Let me set the scene.
You: A face in the crowd, just trying to get from some unknown point A to point B on an overcrowded rapid bus.
Me: A 6’2¾” person with bad balance, a heavy backpack and a very mild case of sleep deprivation.
How’d it all go so wrong?
We shared nought but a three-foot circle on this 8:50 a.m. R4 bus. We should have had no cause to exchange words or pay any particular notice to one another. We deserved nothing less than the joy of staring out of the bus window for 20 minutes, packed tighter than a can of sardines listening to our separate podcasts before going our separate ways.
But the world is cruel. Instead of what should have been we have this — a tragedy of happenstance and clumsiness.
First, it was an entirely predictable but all too severe swerve of the R4 to enter and exit a roundabout, and then it was me: leg kicking up to balance myself, arm swung involuntarily from the pole it had been too loosely clutching. I was the picture of a jive dancer having just witnessed a murder.
Oh how precarious it was! How nearly an ‘almost fell on you’ could have been a ‘fell on you’. How does one reconcile the impromptu and entirely undesired interaction we have both just shared.
If our position were reversed, what would you say? What would you do?
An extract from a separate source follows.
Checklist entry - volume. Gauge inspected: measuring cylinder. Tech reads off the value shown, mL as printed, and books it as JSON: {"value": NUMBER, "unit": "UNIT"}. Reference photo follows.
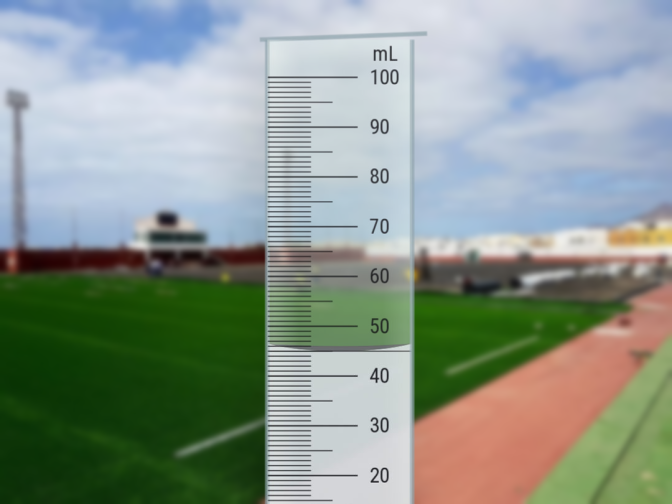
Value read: {"value": 45, "unit": "mL"}
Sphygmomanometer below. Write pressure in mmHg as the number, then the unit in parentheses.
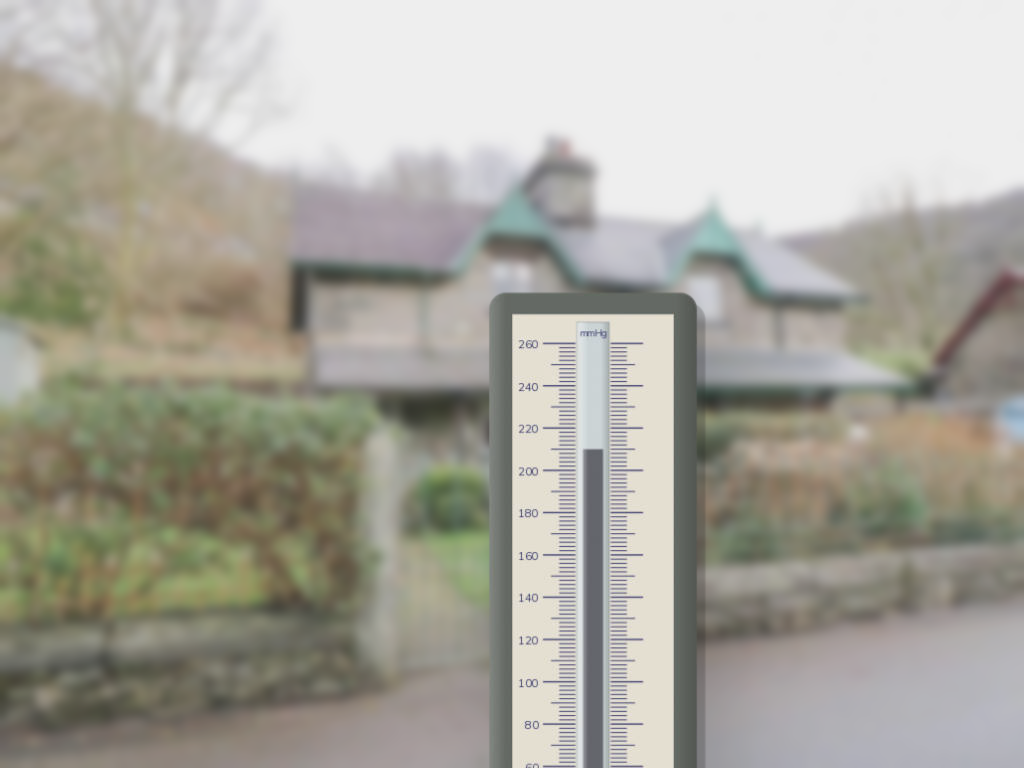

I simply attempted to regain my composure, gave my head a quarter-turn and said ‘sorry’, before retreating to my phone to pretend I had something to check. Did my voice crack too much while saying ‘sorry’? Did I play it off like it was no big deal? Or, to you and our fellow bus riders, did I look the fool I felt inside?
I shouldn’t ask questions I already know the answer to.
I glanced back at you, and you had already resumed your previous window-staring as if nothing had happened at all. What a noble act, pretending as though it hadn’t just thrown off your whole morning like it had mine. I wish I believed you, but I am not so naive.
As the R4 pulled into the bus loop and we went our separate ways, the experience continued to weigh on my consciousness for several entire minutes. Now that you have heard my side of the story, I say to you once more and with more assuredness than I could previously conjure:
I’m sorry I almost fell on you on the bus.